N-n-alkylnicotinium analogs, a novel class of nicotinic receptor antagonist: inhibition of S(-)-nicotine-evoked [(3)H]dopamine overflow from superfused rat striatal slices.

The structure of the S(-)-nicotine molecule was modified via N-n-alkylation of the pyridine-N atom to afford a series of N-n-alkylnicotinium iodide salts with carbon chain lengths varying between C(1) and C(12). The ability of these analogs to evoke [(3)H] overflow and inhibit S(-)-nicotine-evoked [(3)H] overflow from [(3)H]dopamine ([(3)H]DA)-preloaded rat striatal slices was determined. At high concentrations, analogs with chain lengths > or =C(6) evoked [(3)H] overflow. Specifically, N-n-decylnicotinium iodide (NDNI; C(10)) evoked significant [(3)H] overflow at 1 microM, and N-n-dodecylnicotinium iodide (NDDNI; C(12)) at 10 microM, whereas N-n-octylnicotinium iodide (NONI; C(8)), N-n-heptylnicotinium iodide (NHpNI; C(7)), and N-n-hexylnicotinium iodide (C(6)) evoked [(3)H] overflow at 100 microM. Thus, intrinsic activity at these concentrations prohibited assessment of inhibitory activity.
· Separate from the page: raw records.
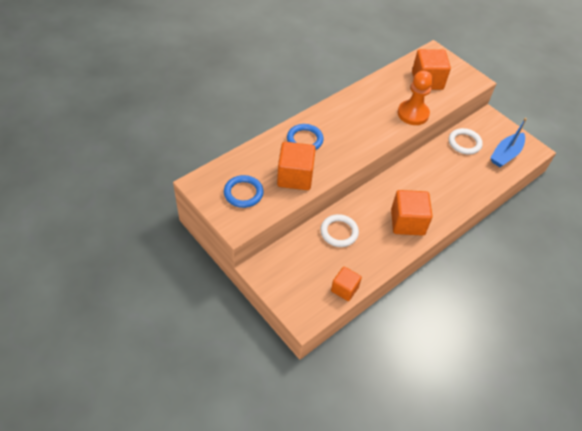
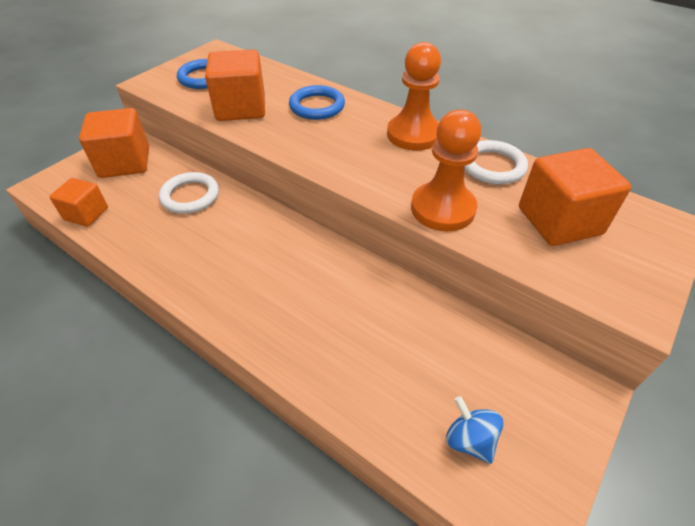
camera: 80 degrees right, 5 degrees down
orange cube [391,190,433,236] -> orange cube moved to [79,108,149,178]
white ring [449,128,483,155] -> white ring moved to [464,140,528,184]
blue boat [490,118,527,167] -> blue spinning top [446,396,503,464]
none -> orange pawn [387,42,441,151]

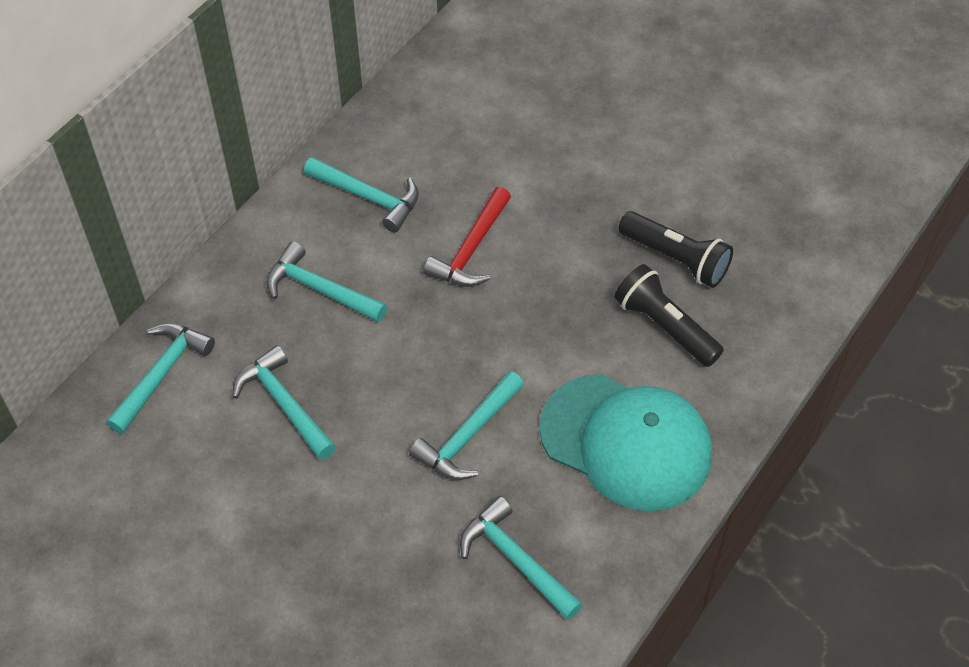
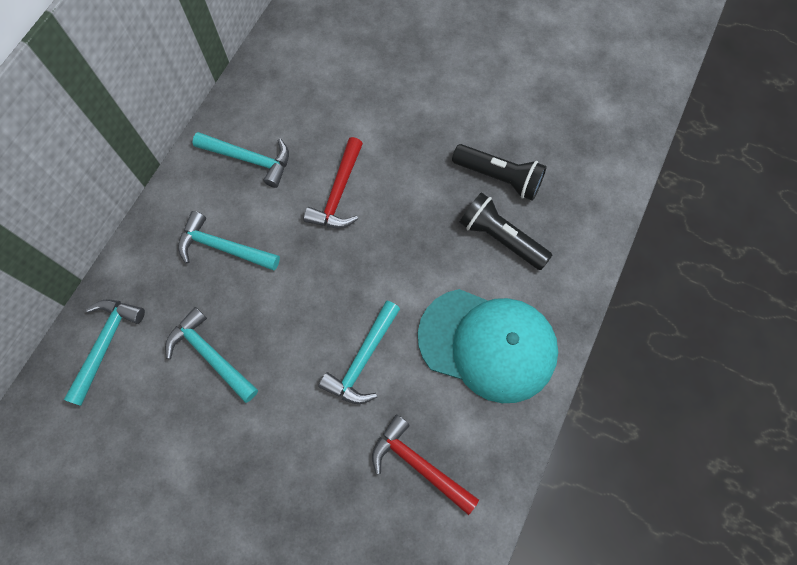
camera: 10 degrees left, 15 degrees up
turquoise hammer [460,496,583,620] -> red hammer [372,414,479,515]

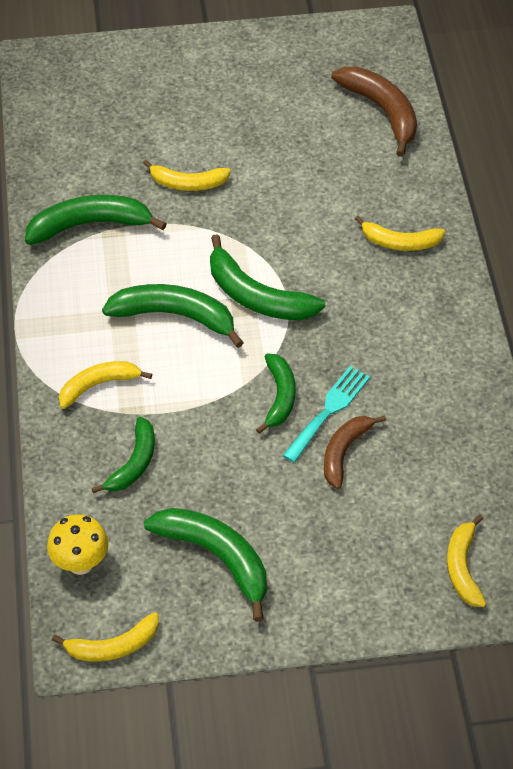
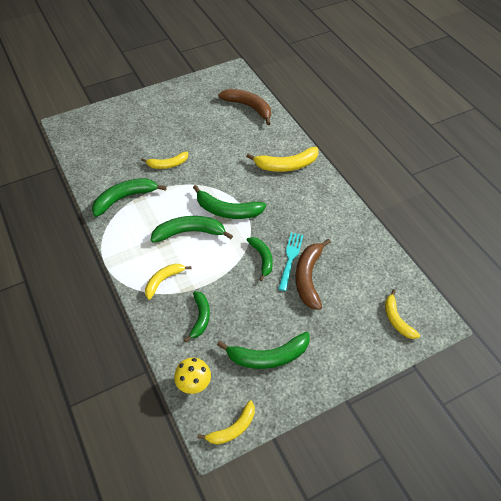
camera: 20 degrees left, 0 degrees up
green banana [144,508,267,622] -> green banana turned 150 degrees clockwise [217,332,309,369]
brown banana [324,415,386,489] -> brown banana [295,239,331,310], size x1.55
yellow banana [355,216,445,251] -> yellow banana [246,147,318,172], size x1.55

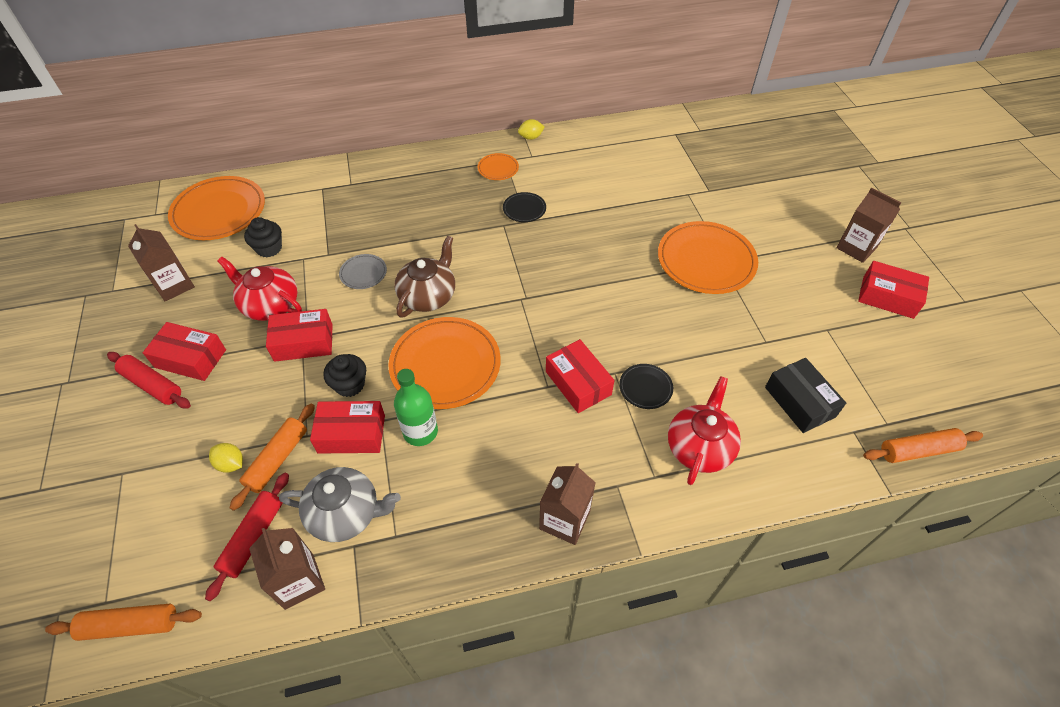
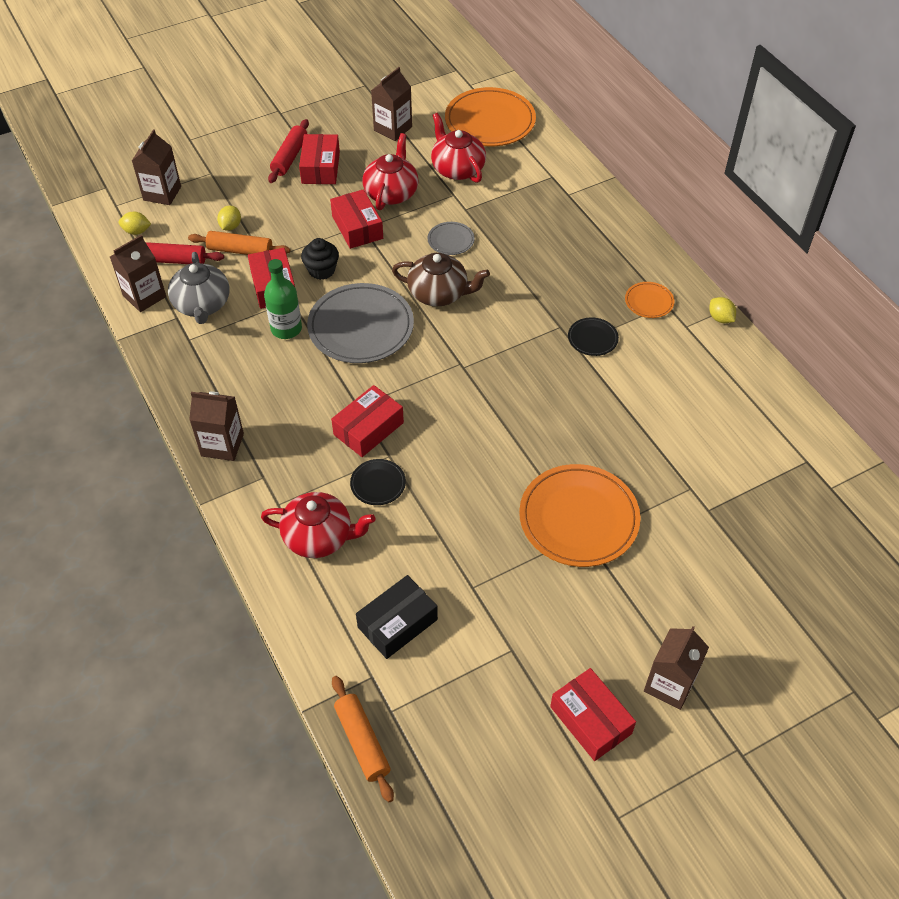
camera: 75 degrees right, 0 degrees up
orange rolling pin [45,604,202,641] -> none
black cupcake [244,217,282,258] -> red teapot [431,113,486,183]
orange plate [388,317,501,409] -> grey plate [307,283,414,363]
red box [858,261,929,319] -> red box turned 45 degrees counterclockwise [550,668,636,761]
none -> yellow lemon [118,212,151,235]
none -> brown carton [132,130,181,205]

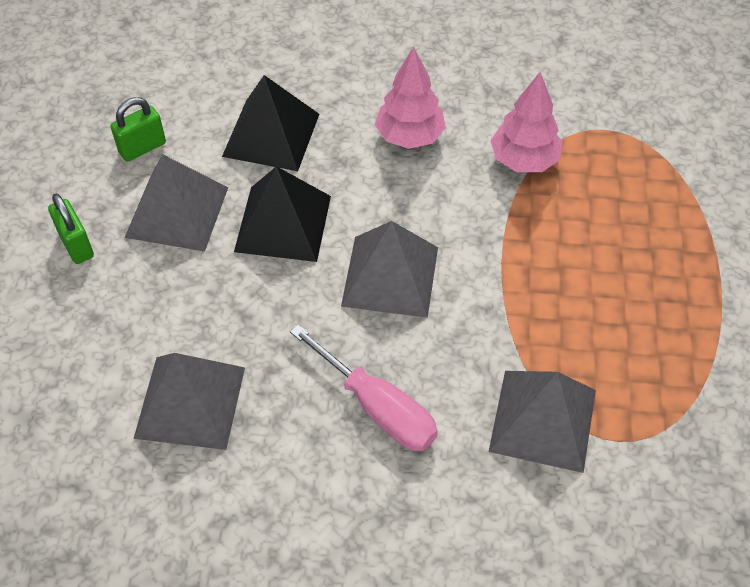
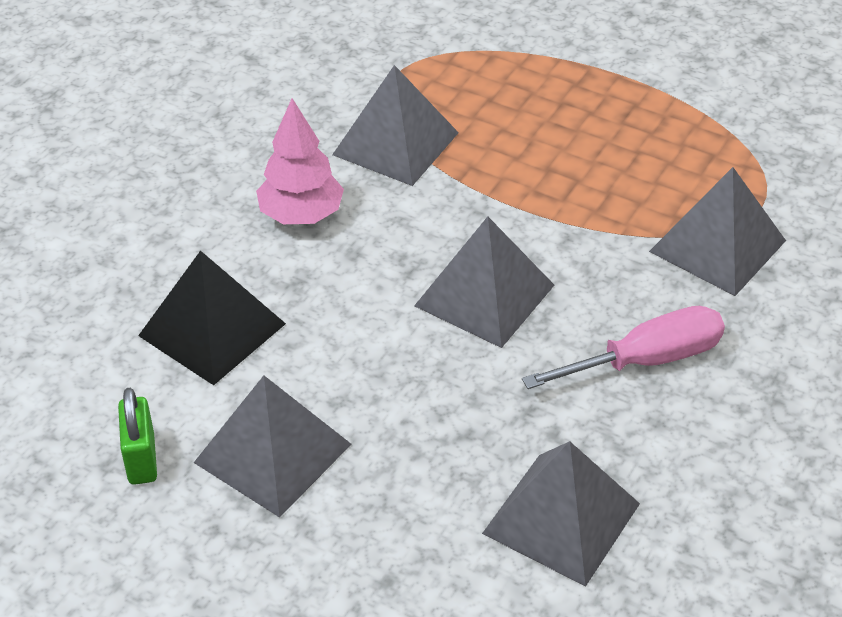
camera: 65 degrees left, 10 degrees down
green padlock [48,194,94,264] -> none
black pyramid [234,166,331,262] -> none
pink tree [490,72,562,172] -> grey pyramid [332,65,459,186]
The most potent N-n-alkylnicotinium analog to inhibit S(-)-nicotine-evoked [(3)H] overflow was NDDNI, with an IC(50) value of 9 nM. NHpNI, NONI, and N-n-nonylnicotinium iodide (C(9)) also inhibited S(-)-nicotine-evoked [(3)H] overflow with IC(50) values of 0.80, 0.62, and 0.21 microM, respectively. In comparison, the competitive neuronal nicotinic acetylcholine receptor (nAChR) antagonist, dihydro-beta-erythroidine, had an IC(50) of 1.6 microM. A significant correlation of N-n-alkyl chain length with analog-induced inhibition was observed, with the exception of NDNI, which was devoid of inhibitory activity. The mechanism of N-n-alkylnicotinium-induced inhibition of the high-affinity, low-capacity component of S(-)-nicotine-evoked [(3)H] overflow was determined via Schild analysis, using the representative analog, NONI. Linear Schild regression and slope not different from unity suggested that NONI competitively interacts with a single nAChR subtype to inhibit S(-)-nicotine-evoked [(3)H]DA release (K(i) value = 80.2 nM). Thus, modification of the S(-)-nicotine molecule converts this agonist into an antagonist at nAChRs, mediating S(-)-nicotine-evoked DA release in striatum.